# 1970 14hp motor B&S internal parts



## trs11758 (Oct 19, 2010)

Runs but blows smoke for 5 minutes then clears and has a rod knock...tried to see if it blows up but it wont as long as oil is in it.. looking to get schematic/parts illustration for it..i do not see #'s on this motor but it is original for this 1970 mtd fourteen hundred..i have the parts illustration for the tractor but not the motor..any help would be good.. more pics are posted in album for trs11758..i would also like to upgrade to a single wire alternator..if they are made..or just upgrade the whole motor if a proper replacement could be found...


----------



## dangeroustoys56 (Jul 26, 2010)

Smoke at startup could be sticky rings ( id shoot some PB blaster into the combustion chamber , let it soak a bit to see if it frees things up a bit) or worn rings - carbon build up, could need a carb rebuild .

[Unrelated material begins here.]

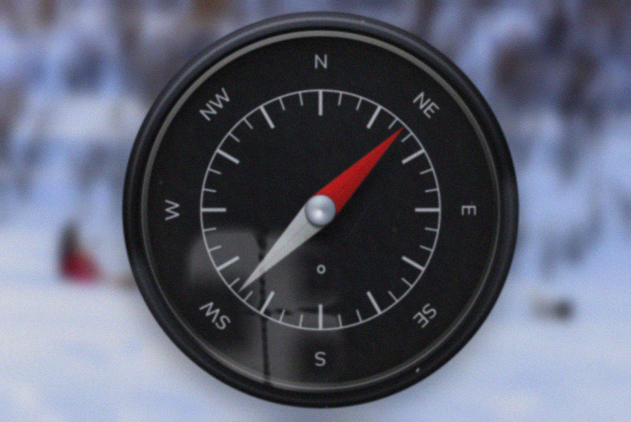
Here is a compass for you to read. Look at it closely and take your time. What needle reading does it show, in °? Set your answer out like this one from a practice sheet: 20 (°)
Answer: 45 (°)
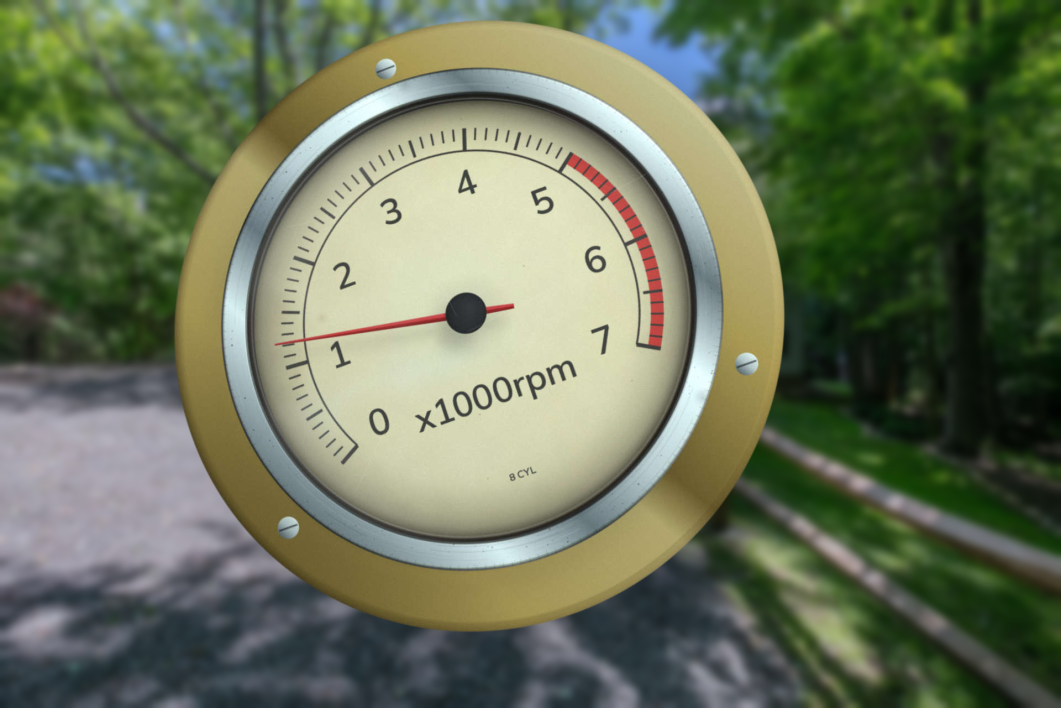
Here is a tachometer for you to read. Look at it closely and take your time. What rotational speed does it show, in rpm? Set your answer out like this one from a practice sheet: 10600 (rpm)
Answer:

Best bet for a single wire alternator, use a older GM automobile alternator - make a mount in the front of the motor to use one of those extra pulleys , just unhook the charging part of the starter/generator.


As for an engine upgrade, id stick with an older opposed twin horizontal or single cylender horizontal - i dont really care much for the newer style motors, might look odd on an older tractor .


----------



## trs11758 (Oct 19, 2010)

*used sea foam to free it up...*

when i first got it..turned easily by hand..cleaned out carb fully,new filter,new fuel line,spark plug, boiled gas tank out. it fired up nicely..muffler was shot and loud...i did not hear rod knock until i added the stock Harley exhaust was added (ironically not that loud, but i got more power from it,go figure).i have to find an illustration to get parts first to do rebuild..or replace if i find a sweet deal on a bolt in replacement..If i start getting into the motor, it will be completely rebuilt..


----------



## dangeroustoys56 (Jul 26, 2010)

Itd still be worth it to rebuild the old motor if you find a replacement - always good to have a spare motor or two.


----------